#### Records supplied
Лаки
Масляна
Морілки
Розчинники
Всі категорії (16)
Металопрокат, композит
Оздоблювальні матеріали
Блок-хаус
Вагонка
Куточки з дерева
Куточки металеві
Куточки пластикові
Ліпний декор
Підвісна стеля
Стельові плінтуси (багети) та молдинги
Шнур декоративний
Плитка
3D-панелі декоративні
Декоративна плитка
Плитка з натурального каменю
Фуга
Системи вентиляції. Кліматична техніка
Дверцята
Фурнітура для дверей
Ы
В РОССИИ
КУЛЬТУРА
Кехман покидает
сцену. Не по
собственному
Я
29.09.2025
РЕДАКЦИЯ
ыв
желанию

#### Exercise requirements
Your task is to show every line of the listing above containing "Куточки".

#### Finished exercise
Куточки з дерева
Куточки металеві
Куточки пластикові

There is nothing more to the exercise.